DATASET:
━━━━━━

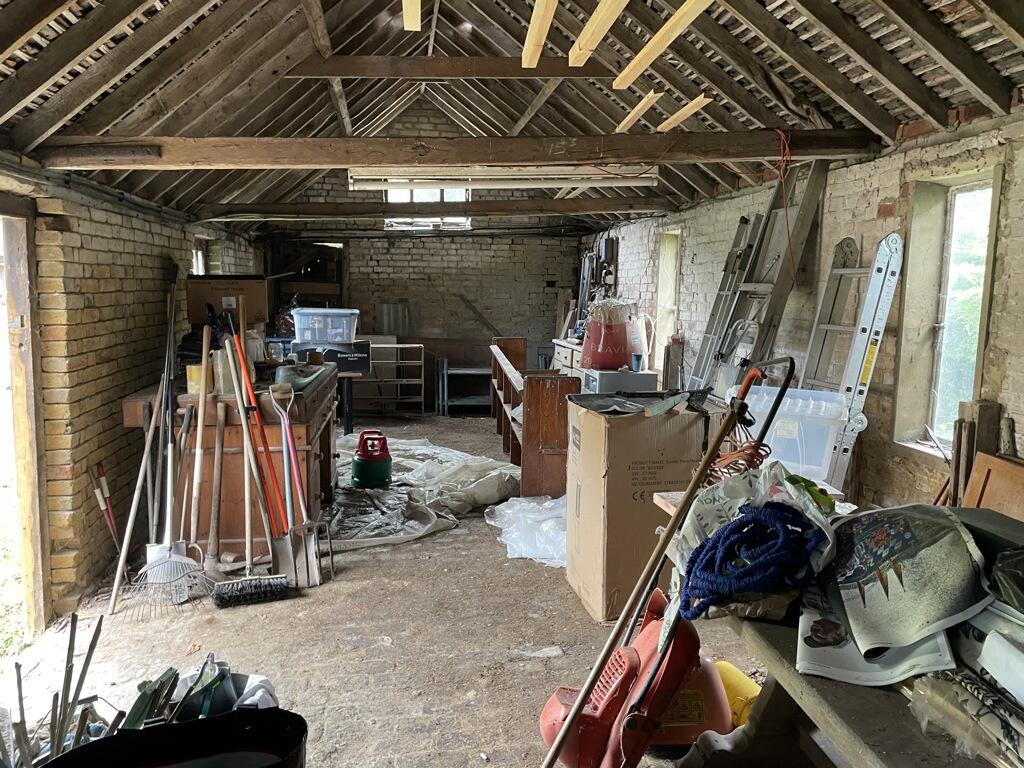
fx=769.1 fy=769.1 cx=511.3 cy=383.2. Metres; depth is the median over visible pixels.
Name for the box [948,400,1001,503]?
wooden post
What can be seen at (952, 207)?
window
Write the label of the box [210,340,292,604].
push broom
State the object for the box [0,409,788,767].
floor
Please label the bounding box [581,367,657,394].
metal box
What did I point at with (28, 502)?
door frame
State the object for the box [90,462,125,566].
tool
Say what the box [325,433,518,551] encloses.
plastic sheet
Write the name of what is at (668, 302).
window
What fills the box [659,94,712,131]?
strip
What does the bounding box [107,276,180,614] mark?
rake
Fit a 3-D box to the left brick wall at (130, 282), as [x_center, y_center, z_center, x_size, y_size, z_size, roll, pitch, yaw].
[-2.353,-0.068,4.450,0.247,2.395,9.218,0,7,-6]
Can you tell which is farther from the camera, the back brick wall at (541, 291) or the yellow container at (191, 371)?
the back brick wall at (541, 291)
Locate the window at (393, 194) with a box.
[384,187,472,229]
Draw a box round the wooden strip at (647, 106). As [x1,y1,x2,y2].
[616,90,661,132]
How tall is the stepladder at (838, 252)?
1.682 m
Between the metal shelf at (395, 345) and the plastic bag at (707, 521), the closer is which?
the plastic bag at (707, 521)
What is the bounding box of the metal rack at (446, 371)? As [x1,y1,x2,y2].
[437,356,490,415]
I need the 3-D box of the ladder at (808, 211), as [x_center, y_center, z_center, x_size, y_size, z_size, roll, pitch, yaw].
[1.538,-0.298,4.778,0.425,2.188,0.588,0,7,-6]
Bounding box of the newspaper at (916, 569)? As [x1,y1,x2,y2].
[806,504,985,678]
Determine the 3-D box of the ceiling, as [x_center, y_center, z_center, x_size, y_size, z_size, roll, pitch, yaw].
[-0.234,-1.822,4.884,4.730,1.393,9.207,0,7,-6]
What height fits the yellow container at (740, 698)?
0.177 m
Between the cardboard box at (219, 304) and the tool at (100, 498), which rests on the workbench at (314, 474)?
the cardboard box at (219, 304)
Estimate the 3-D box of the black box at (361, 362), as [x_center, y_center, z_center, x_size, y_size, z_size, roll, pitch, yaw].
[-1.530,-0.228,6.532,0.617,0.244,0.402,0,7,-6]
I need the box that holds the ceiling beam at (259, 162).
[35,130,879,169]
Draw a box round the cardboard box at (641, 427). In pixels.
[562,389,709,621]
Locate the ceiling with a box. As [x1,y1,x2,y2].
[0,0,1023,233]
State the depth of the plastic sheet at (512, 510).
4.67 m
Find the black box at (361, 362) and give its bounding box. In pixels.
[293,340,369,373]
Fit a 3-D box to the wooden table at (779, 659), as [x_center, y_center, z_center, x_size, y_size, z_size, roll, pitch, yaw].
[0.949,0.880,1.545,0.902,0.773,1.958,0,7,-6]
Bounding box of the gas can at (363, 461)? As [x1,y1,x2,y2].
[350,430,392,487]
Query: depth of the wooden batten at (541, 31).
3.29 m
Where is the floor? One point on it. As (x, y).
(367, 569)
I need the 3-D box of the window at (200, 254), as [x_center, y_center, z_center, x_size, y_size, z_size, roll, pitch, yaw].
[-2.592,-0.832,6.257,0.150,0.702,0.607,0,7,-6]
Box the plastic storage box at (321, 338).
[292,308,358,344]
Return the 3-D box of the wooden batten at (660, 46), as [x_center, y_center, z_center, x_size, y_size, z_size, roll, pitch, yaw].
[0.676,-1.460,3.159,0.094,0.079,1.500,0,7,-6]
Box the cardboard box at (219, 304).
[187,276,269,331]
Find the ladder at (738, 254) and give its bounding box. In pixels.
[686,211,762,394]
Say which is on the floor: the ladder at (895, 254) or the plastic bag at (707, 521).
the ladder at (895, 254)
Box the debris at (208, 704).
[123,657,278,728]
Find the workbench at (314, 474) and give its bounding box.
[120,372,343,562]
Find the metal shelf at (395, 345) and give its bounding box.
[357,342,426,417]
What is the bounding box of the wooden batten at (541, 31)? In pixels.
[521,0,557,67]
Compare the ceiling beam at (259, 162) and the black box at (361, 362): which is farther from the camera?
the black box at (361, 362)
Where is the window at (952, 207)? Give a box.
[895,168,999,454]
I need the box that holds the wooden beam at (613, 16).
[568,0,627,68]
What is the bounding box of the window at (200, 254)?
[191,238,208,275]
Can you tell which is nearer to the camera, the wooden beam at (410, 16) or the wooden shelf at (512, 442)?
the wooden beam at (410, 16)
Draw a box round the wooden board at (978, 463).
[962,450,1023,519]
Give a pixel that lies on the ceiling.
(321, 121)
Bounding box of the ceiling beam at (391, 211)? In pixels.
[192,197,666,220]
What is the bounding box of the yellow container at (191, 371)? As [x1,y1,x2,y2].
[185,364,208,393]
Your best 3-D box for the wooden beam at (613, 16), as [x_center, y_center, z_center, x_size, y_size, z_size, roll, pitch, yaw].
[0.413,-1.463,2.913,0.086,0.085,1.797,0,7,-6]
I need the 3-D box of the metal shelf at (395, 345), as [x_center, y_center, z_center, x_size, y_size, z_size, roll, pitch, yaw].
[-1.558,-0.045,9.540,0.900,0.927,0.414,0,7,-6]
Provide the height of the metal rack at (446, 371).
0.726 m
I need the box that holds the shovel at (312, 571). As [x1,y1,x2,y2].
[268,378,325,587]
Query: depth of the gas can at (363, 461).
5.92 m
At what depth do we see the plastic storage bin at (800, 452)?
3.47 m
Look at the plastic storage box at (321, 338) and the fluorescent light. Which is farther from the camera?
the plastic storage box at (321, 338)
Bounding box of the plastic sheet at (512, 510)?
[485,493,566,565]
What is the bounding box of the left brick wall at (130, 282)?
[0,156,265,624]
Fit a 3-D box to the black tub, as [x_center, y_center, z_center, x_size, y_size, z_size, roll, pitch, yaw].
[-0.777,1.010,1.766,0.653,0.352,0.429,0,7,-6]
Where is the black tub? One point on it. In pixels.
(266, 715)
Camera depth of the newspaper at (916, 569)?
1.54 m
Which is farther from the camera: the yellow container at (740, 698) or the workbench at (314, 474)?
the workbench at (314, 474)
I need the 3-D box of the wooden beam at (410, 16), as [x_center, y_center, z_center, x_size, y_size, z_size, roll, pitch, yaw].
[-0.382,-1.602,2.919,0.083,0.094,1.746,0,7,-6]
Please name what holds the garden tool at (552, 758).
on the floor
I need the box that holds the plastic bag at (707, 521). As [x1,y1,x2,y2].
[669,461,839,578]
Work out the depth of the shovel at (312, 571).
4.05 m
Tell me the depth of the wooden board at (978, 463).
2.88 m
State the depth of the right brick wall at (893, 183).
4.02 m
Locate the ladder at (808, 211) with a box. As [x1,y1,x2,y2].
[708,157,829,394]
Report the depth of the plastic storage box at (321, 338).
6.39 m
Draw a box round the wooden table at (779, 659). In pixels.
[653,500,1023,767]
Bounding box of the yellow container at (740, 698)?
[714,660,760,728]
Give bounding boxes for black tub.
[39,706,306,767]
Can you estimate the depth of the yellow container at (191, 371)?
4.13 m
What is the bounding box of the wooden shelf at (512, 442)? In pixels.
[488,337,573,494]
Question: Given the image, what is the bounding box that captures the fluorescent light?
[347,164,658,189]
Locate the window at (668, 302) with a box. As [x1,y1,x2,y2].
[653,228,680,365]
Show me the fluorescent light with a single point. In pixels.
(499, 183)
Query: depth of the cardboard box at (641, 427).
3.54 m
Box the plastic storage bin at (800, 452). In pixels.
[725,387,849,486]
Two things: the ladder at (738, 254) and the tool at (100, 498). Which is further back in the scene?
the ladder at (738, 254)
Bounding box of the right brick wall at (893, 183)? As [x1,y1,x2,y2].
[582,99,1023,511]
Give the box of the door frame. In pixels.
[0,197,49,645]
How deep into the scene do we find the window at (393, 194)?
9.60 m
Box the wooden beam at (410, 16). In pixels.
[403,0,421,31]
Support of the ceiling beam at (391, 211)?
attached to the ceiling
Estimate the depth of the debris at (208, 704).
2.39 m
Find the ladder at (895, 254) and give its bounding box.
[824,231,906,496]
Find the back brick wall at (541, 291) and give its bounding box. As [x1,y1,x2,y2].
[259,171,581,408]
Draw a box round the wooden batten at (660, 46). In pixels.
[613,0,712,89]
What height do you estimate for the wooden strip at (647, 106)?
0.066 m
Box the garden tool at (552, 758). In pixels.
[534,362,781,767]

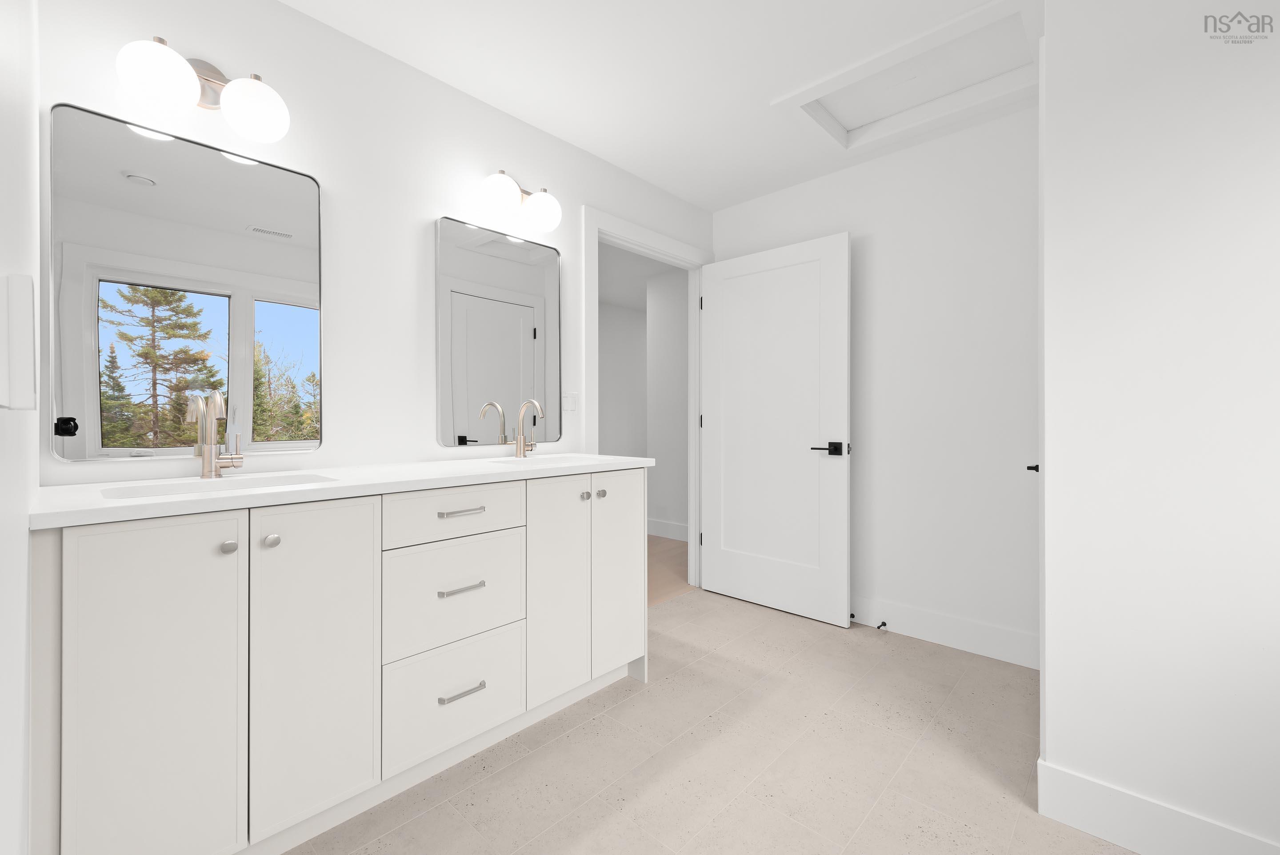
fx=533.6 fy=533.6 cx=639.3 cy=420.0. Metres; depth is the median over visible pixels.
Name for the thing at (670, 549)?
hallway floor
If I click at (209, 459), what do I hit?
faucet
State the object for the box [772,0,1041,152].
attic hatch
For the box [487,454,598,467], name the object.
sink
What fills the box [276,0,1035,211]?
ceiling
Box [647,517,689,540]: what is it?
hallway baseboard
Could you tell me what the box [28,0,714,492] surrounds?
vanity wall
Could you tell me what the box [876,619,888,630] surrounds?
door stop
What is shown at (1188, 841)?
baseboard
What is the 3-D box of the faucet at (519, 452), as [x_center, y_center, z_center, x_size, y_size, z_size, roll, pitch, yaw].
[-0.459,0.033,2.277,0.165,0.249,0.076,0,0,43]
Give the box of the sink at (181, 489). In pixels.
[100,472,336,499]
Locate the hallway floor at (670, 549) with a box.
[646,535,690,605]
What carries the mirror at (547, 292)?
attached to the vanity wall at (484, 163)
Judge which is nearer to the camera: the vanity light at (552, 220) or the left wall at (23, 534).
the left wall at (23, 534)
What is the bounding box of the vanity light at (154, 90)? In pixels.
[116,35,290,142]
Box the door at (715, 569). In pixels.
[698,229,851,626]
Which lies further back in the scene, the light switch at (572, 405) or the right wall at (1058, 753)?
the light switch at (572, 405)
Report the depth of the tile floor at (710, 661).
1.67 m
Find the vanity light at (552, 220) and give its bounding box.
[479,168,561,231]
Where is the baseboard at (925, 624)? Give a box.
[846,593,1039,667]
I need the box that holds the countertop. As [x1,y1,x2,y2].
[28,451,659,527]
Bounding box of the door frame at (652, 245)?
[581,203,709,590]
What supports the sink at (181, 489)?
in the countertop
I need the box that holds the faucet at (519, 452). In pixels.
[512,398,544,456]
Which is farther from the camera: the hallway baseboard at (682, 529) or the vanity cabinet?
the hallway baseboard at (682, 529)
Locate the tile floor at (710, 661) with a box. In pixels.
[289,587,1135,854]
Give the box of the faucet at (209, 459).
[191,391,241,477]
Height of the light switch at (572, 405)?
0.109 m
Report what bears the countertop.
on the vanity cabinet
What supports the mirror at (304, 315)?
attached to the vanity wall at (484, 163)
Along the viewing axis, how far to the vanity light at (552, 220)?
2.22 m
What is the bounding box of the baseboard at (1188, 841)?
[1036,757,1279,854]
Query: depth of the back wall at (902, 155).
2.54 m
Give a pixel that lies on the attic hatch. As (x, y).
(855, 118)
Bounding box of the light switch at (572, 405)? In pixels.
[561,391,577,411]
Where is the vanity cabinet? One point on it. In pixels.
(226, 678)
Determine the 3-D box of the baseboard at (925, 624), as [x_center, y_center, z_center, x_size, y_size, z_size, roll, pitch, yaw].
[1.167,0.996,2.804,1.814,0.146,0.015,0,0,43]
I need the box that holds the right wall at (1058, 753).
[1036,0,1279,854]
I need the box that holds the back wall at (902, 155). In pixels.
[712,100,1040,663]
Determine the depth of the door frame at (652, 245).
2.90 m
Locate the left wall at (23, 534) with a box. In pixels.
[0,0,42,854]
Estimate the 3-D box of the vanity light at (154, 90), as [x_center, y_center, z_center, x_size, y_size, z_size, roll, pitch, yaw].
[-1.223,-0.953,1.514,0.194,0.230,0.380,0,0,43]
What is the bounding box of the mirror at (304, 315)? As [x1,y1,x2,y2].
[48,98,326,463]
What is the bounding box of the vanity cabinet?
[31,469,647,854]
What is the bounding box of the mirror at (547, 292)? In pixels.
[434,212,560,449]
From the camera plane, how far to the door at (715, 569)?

━━━━━━

Show all lines from the data that contain "median".

SOLUTION FOR THIS PROBLEM:
fx=769.1 fy=769.1 cx=511.3 cy=383.2. Metres; depth is the median over visible pixels.
fx=533.6 fy=533.6 cx=639.3 cy=420.0. Metres; depth is the median over visible pixels.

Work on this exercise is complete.